I think she is ISFJ. She seems like an Fe user. And I don't really see the Ni. Obviously an introvert.


----------



## Hycocritical truth teller

LOL my thread was awaken from the deepest depths of PerC...I don't even remember starting it XD


----------



## EonsInTheNight

I now think that she's an ISFP, she probably learned to speak in a certain tone due to her acting career which makes her sound Fe. But her philosophy of life seems one of simplicity and authenticity, rather than being a nurturing type.


----------



## TheOddRhombus

She is showing Si & Fe to me, so ISFJ.


----------



## Mee Liesel

i think she's kinda INFP....


----------



## EonsInTheNight

ISFx

She seems pretty down-to-earth, but than again more poetic than your average ISFJ.
She said that things just happened to her, so I don't think Ni-dom.
She also said that she just "followed her instincts"; "acted instinctively", which would seem more SP.
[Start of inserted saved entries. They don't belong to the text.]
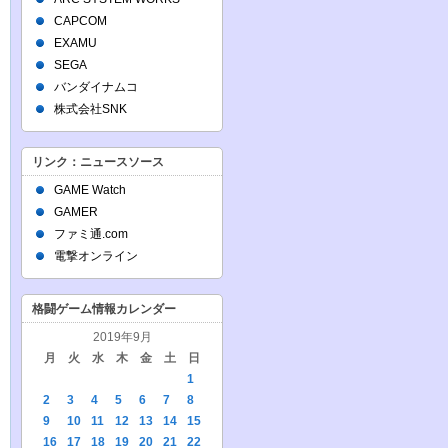
CAPCOM
EXAMU
SEGA
バンダイナムコ
株式会社SNK
リンク：ニュースソース
GAME Watch
GAMER
ファミ通.com
電撃オンライン
格闘ゲーム情報カレンダー
2019年9月
月
火
水
木
金
土
日
1
2
3
4
5
6
7
8
9
10
11
12
13
14
15
16
17
18
19
20
21
22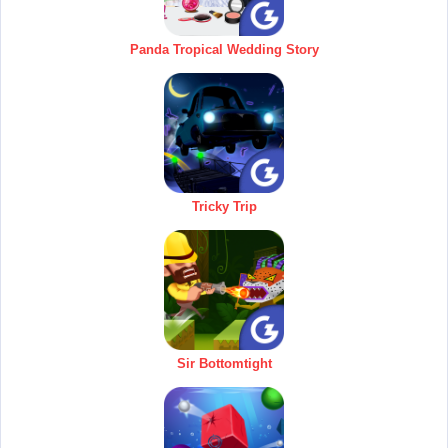
Panda Tropical Wedding Story
Tricky Trip
Sir Bottomtight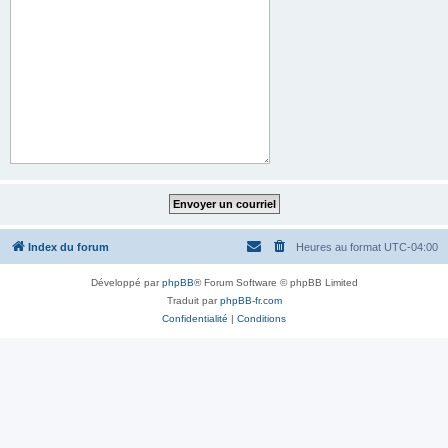
Index du forum
Heures au format
UTC-04:00
Développé par
phpBB
® Forum Software © phpBB Limited
Traduit par
phpBB-fr.com
Confidentialité
|
Conditions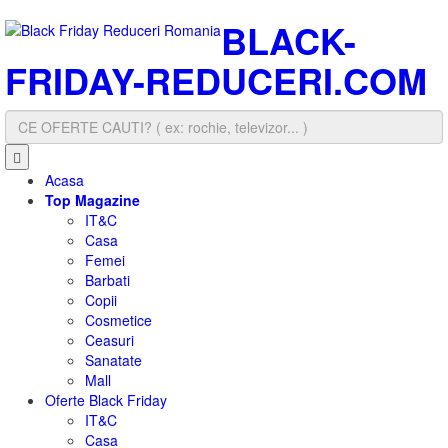
BLACK-
FRIDAY-REDUCERI.COM
Acasa
Top Magazine
IT&C
Casa
Femei
Barbati
Copii
Cosmetice
Ceasuri
Sanatate
Mall
Oferte Black Friday
IT&C
Casa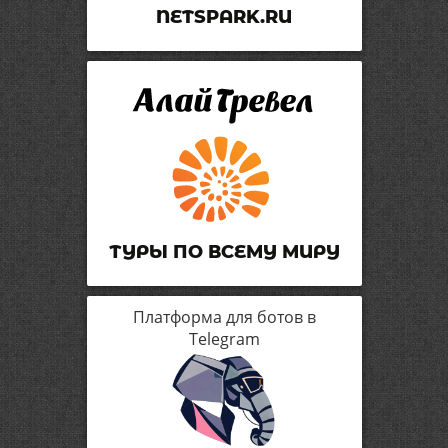
NETSPARK.RU
ТУРЫ ПО ВСЕМУ МИРУ
Платформа для ботов в
Telegram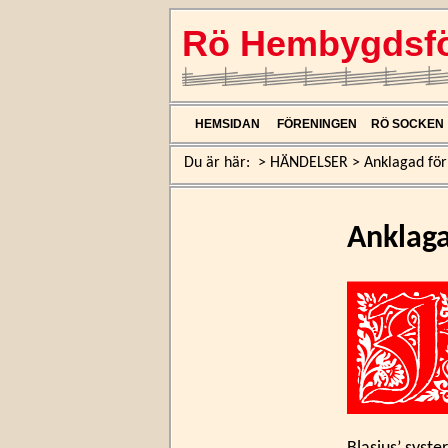
Rö Hembygdsfö
HEMSIDAN
FÖRENINGEN
RÖ SOCKEN
Du är här:
>
HÄNDELSER
>
Anklagad för
Anklaga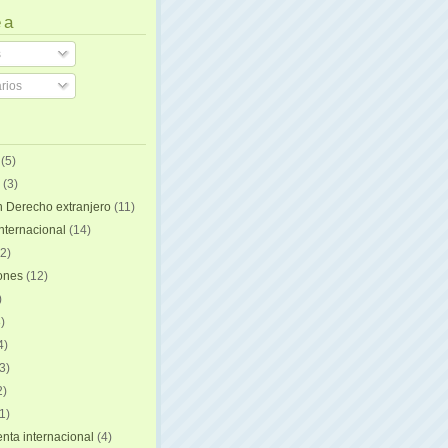
 a
s
rios
(5)
(3)
n Derecho extranjero
(11)
internacional
(14)
2)
iones
(12)
)
)
4)
3)
2)
1)
ta internacional
(4)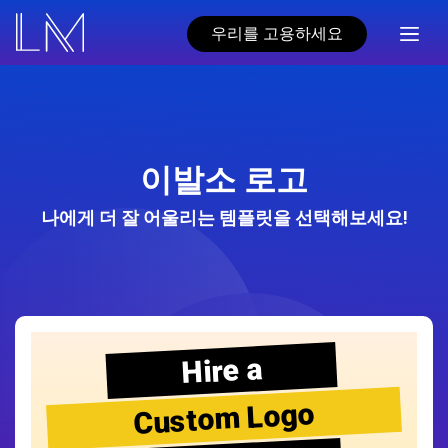
우리를 고용하세요
이발소 로고
나에게 더 잘 어울리는 템플릿을 선택해보세요!
Hire a
Custom Logo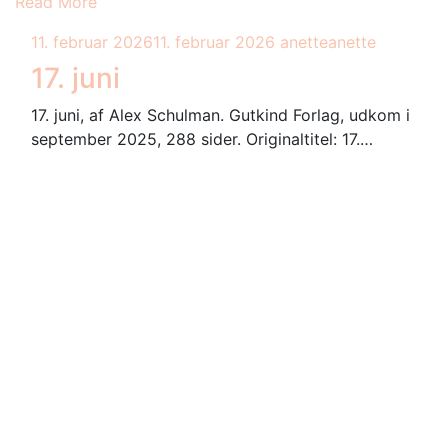
Read More
11. februar 2026
11. februar 2026
anette
anette
17. juni
17. juni, af Alex Schulman. Gutkind Forlag, udkom i
september 2025, 288 sider. Originaltitel: 17.…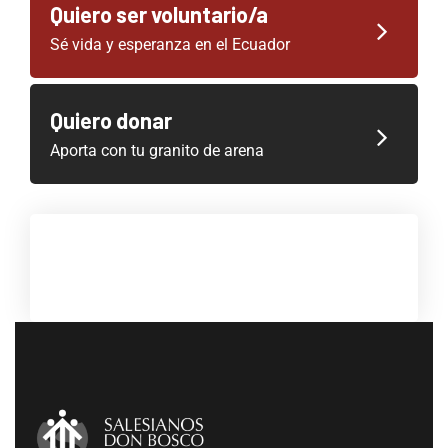
Quiero ser voluntario/a
Sé vida y esperanza en el Ecuador
Quiero donar
Aporta con tu granito de arena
For ISFP she seems very genuine in interviews, someone who want to make her self-image clear and not a myth, but that could just be out of modesty.
For ISFJ, she seems very "proper" in her gestures and speech, which seems more J, and also mentions her mother's education which sounds more Si, but than again, that could be having her mother as a role-model.
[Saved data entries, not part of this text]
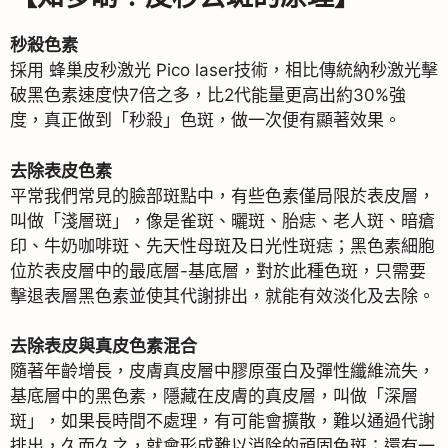
秒殺色素
採用 蜂巢皮秒激光 Pico laser技術，相比傳統納秒激光擊
破黑色素速度快7倍之多，比2代能量更高出約30%強
度，真正做到「秒殺」色斑，做一次便有顯著效果。
去除表皮色素
平常我們常見的臉部斑點中，有些色素僅局限於表皮層，
叫做「淺層斑」，像是雀斑、曬斑、胎痣、老人斑、暗瘡
印、牛奶咖啡斑、先天性母斑及日光性斑痣；黑色素細胞
位於表皮層中的最底層-基底層，對於此種色斑，只需要
擊退表層黑色素並使其代謝排出，就能有效淡化及去除。
去除表皮與真皮色素混合
隨著年齡增長，皮膚真皮層中膠原蛋白及彈性纖維流失，
基底層中的黑色素，隱藏在皮膚的真皮層，叫做「深層
斑」，如果長時間不處理，有可能會擴散，難以通過代謝
排出，久而久之，就會形成難以消除的頑固色斑；還有一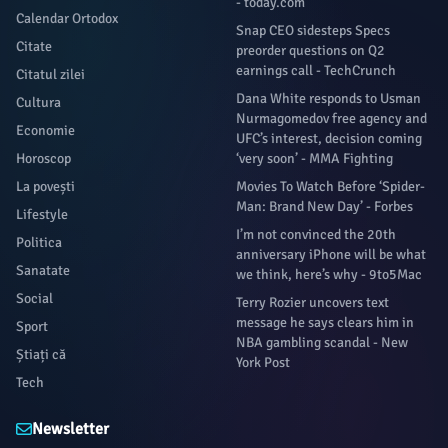
- today.com
Calendar Ortodox
Snap CEO sidesteps Specs
Citate
preorder questions on Q2
earnings call - TechCrunch
Citatul zilei
Dana White responds to Usman
Cultura
Nurmagomedov free agency and
Economie
UFC’s interest, decision coming
Horoscop
‘very soon’ - MMA Fighting
La povești
Movies To Watch Before ‘Spider-
Man: Brand New Day’ - Forbes
Lifestyle
I’m not convinced the 20th
Politica
anniversary iPhone will be what
Sanatate
we think, here’s why - 9to5Mac
Social
Terry Rozier uncovers text
message he says clears him in
Sport
NBA gambling scandal - New
Știați că
York Post
Tech
Newsletter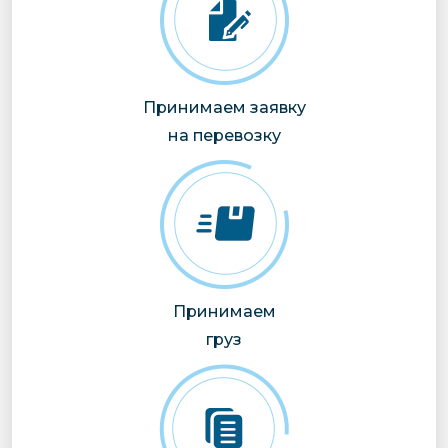
Принимаем заявку
на перевозку
Принимаем
груз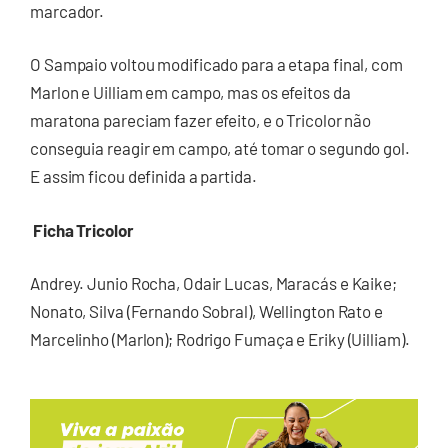
marcador.
O Sampaio voltou modificado para a etapa final, com
Marlon e Uilliam em campo, mas os efeitos da
maratona pareciam fazer efeito, e o Tricolor não
conseguia reagir em campo, até tomar o segundo gol.
E assim ficou definida a partida.
Ficha Tricolor
Andrey. Junio Rocha, Odair Lucas, Maracás e Kaike;
Nonato, Silva (Fernando Sobral), Wellington Rato e
Marcelinho (Marlon); Rodrigo Fumaça e Eriky (Uilliam).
I think I'd would be good to focus on Si vs Se, but I don't have any strong arguments for one or the other.She seems very empathetic but also genuine and modest, and both healthy Fi and Fe users can appear like that.


----------



## Aladdin Sane

She is so, so, so INFP. Like, the prototype of an INFP. Much like Princess Diana. Definitely not a judging type.


----------



## CrystallineSheep

"The past, I think, has helped me appreciate the present – and I don’t want to spoil any of it by fretting about the future."
Si?

INFP.


----------



## sometimes

Some of her characters could be more INFP... But she herself I think is an ISFJ. She comes across as an Fi Dominant in demeanour at times in interviews etc. but ISFJ's can often come across like that depending on their other character traits and enneagram type. She is a dancer and can have a kinda spritely energy to her so I think that can be mistaken for Se but it's really just for stereotypical reasons. She cares about living a simple life, making a nice family home and love. Those are her main dreams/values. She is outwardly socially focussed (Fe) on communication with the other rather than her own values (Fi) and she has a focus on social etiquette. She is an Si Dominant. Graceful, quiet. She likes simple little things and yes focus on the past at times. I can see how she has a Fi vibe but when I think about the functions I don't see Fi but Fe. I think Si and Fe can sometimes come across as Fi in an ISFJ. Auxiliary Ne makes no sense for her whereas inferior Ne does.


----------



## Hao

*She is a difficult one to type as she seems so well rounded. 

Looking at some of her older interviews she shows a lot of Si and Fe. The thing is there's also some traces of Fi. She's definitely not an INFP, I don't see any Ne. 

I'd say she's either ISFJ or ISFP. 
*


----------